*** Begin section ***
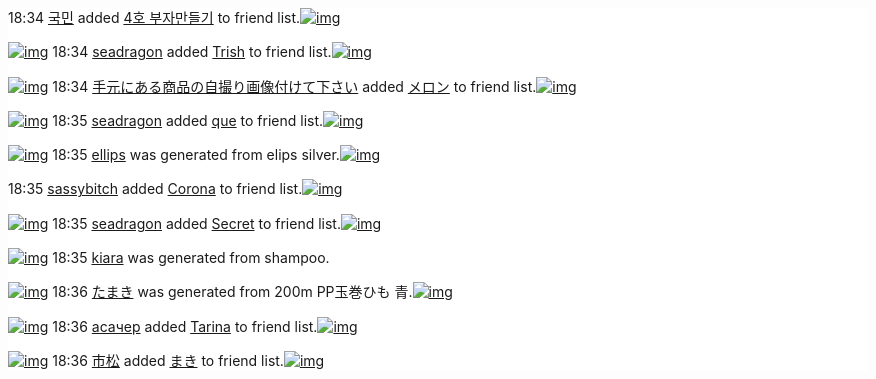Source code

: 18:34 [국민](http://www.barcodekanojo.com/user/474987/%EA%B5%AD%EB%AF%BC) added [4호 부자만들기](http://www.barcodekanojo.com/kanojo/2963447/4%ED%98%B8%20%EB%B6%80%EC%9E%90%EB%A7%8C%EB%93%A4%EA%B8%B0) to friend list.[![img](http://www.deviantsart.com/11eitvr.png)](http://www.barcodekanojo.com/kanojo/2963447/4%ED%98%B8%20%EB%B6%80%EC%9E%90%EB%A7%8C%EB%93%A4%EA%B8%B0)

[![img](http://www.deviantsart.com/c3q6fm.jpeg)](http://www.barcodekanojo.com/user/474787/seadragon) 18:34 [seadragon](http://www.barcodekanojo.com/user/474787/seadragon) added [Trish](http://www.barcodekanojo.com/kanojo/2529129/Trish) to friend list.[![img](http://www.deviantsart.com/14iq3u4.png)](http://www.barcodekanojo.com/kanojo/2529129/Trish)

[![img](http://www.deviantsart.com/2diuqdq.jpeg)](http://www.barcodekanojo.com/user/6029/%E6%89%8B%E5%85%83%E3%81%AB%E3%81%82%E3%82%8B%E5%95%86%E5%93%81%E3%81%AE%E8%87%AA%E6%92%AE%E3%82%8A%E7%94%BB%E5%83%8F%E4%BB%98%E3%81%91%E3%81%A6%E4%B8%8B%E3%81%95%E3%81%84) 18:34 [手元にある商品の自撮り画像付けて下さい](http://www.barcodekanojo.com/user/6029/%E6%89%8B%E5%85%83%E3%81%AB%E3%81%82%E3%82%8B%E5%95%86%E5%93%81%E3%81%AE%E8%87%AA%E6%92%AE%E3%82%8A%E7%94%BB%E5%83%8F%E4%BB%98%E3%81%91%E3%81%A6%E4%B8%8B%E3%81%95%E3%81%84) added [メロン](http://www.barcodekanojo.com/kanojo/2677049/%E3%83%A1%E3%83%AD%E3%83%B3) to friend list.[![img](http://www.deviantsart.com/2h2nodh.png)](http://www.barcodekanojo.com/kanojo/2677049/%E3%83%A1%E3%83%AD%E3%83%B3)

[![img](http://www.deviantsart.com/c3q6fm.jpeg)](http://www.barcodekanojo.com/user/474787/seadragon) 18:35 [seadragon](http://www.barcodekanojo.com/user/474787/seadragon) added [que](http://www.barcodekanojo.com/kanojo/2408378/que) to friend list.[![img](http://www.deviantsart.com/2jo5ei7.png)](http://www.barcodekanojo.com/kanojo/2408378/que)

[![img](http://www.deviantsart.com/2t5mmbj.png)](http://www.barcodekanojo.com/kanojo/3045950/ellips) 18:35 [ellips](http://www.barcodekanojo.com/kanojo/3045950/ellips) was generated from elips silver.[![img](http://www.deviantsart.com/s5l7oj.jpeg)](http://www.barcodekanojo.com/product_images/barcode/5761743/1404812053/50x50xelips,P20silver.jpg,qw=88,ah=88.pagespeed.ic.KBGQX0wTEG.jpg)

18:35 [sassybitch](http://www.barcodekanojo.com/user/474801/sassybitch) added [Corona](http://www.barcodekanojo.com/kanojo/2734347/Corona) to friend list.[![img](http://www.deviantsart.com/34b4e9v.png)](http://www.barcodekanojo.com/kanojo/2734347/Corona)

[![img](http://www.deviantsart.com/c3q6fm.jpeg)](http://www.barcodekanojo.com/user/474787/seadragon) 18:35 [seadragon](http://www.barcodekanojo.com/user/474787/seadragon) added [Secret](http://www.barcodekanojo.com/kanojo/2687125/Secret) to friend list.[![img](http://www.deviantsart.com/8558gv.png)](http://www.barcodekanojo.com/kanojo/2687125/Secret)

[![img](http://www.deviantsart.com/vi3l6p.png)](http://www.barcodekanojo.com/kanojo/3045951/kiara) 18:35 [kiara](http://www.barcodekanojo.com/kanojo/3045951/kiara) was generated from shampoo.

[![img](http://www.deviantsart.com/3ir5fbo.png)](http://www.barcodekanojo.com/kanojo/3045952/%E3%81%9F%E3%81%BE%E3%81%8D) 18:36 [たまき](http://www.barcodekanojo.com/kanojo/3045952/%E3%81%9F%E3%81%BE%E3%81%8D) was generated from 200m PP玉巻ひも 青.[![img](http://www.deviantsart.com/1tvko13.jpeg)](http://www.barcodekanojo.com/product_images/barcode/5761747/1404812140/50x50x200m,P20PP,PE7,P8E,P89,PE5,PB7,PBB,PE3,P81,PB2,PE3,P82,P82,P20,PE9,P9D,P92.jpg,qw=88,ah=88.pagespeed.ic.e9KbCy_8Rh.jpg)

[![img](http://www.deviantsart.com/2fcaamh.jpeg)](http://www.barcodekanojo.com/user/439844/%D0%B0%D1%81%D0%B0%D1%87%D0%B5%D1%80) 18:36 [асачер](http://www.barcodekanojo.com/user/439844/%D0%B0%D1%81%D0%B0%D1%87%D0%B5%D1%80) added [Tarina](http://www.barcodekanojo.com/kanojo/2356457/Tarina) to friend list.[![img](http://www.deviantsart.com/2qi10bb.png)](http://www.barcodekanojo.com/kanojo/2356457/Tarina)

[![img](http://www.deviantsart.com/1m243j7.jpeg)](http://www.barcodekanojo.com/user/296441/%E5%B8%82%E6%9D%BE) 18:36 [市松](http://www.barcodekanojo.com/user/296441/%E5%B8%82%E6%9D%BE) added [まき](http://www.barcodekanojo.com/kanojo/2105564/%E3%81%BE%E3%81%8D) to friend list.[![img](http://www.deviantsart.com/3ajbmj8.png)](http://www.barcodekanojo.com/kanojo/2105564/%E3%81%BE%E3%81%8D)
*** End section ***
**Task objective**
Show each line in the rows above that contains the string "seadragon". Uppercase and lowercase letters count as different.

**Reply**
[![img](http://www.deviantsart.com/c3q6fm.jpeg)](http://www.barcodekanojo.com/user/474787/seadragon) 18:34 [seadragon](http://www.barcodekanojo.com/user/474787/seadragon) added [Trish](http://www.barcodekanojo.com/kanojo/2529129/Trish) to friend list.[![img](http://www.deviantsart.com/14iq3u4.png)](http://www.barcodekanojo.com/kanojo/2529129/Trish)
[![img](http://www.deviantsart.com/c3q6fm.jpeg)](http://www.barcodekanojo.com/user/474787/seadragon) 18:35 [seadragon](http://www.barcodekanojo.com/user/474787/seadragon) added [que](http://www.barcodekanojo.com/kanojo/2408378/que) to friend list.[![img](http://www.deviantsart.com/2jo5ei7.png)](http://www.barcodekanojo.com/kanojo/2408378/que)
[![img](http://www.deviantsart.com/c3q6fm.jpeg)](http://www.barcodekanojo.com/user/474787/seadragon) 18:35 [seadragon](http://www.barcodekanojo.com/user/474787/seadragon) added [Secret](http://www.barcodekanojo.com/kanojo/2687125/Secret) to friend list.[![img](http://www.deviantsart.com/8558gv.png)](http://www.barcodekanojo.com/kanojo/2687125/Secret)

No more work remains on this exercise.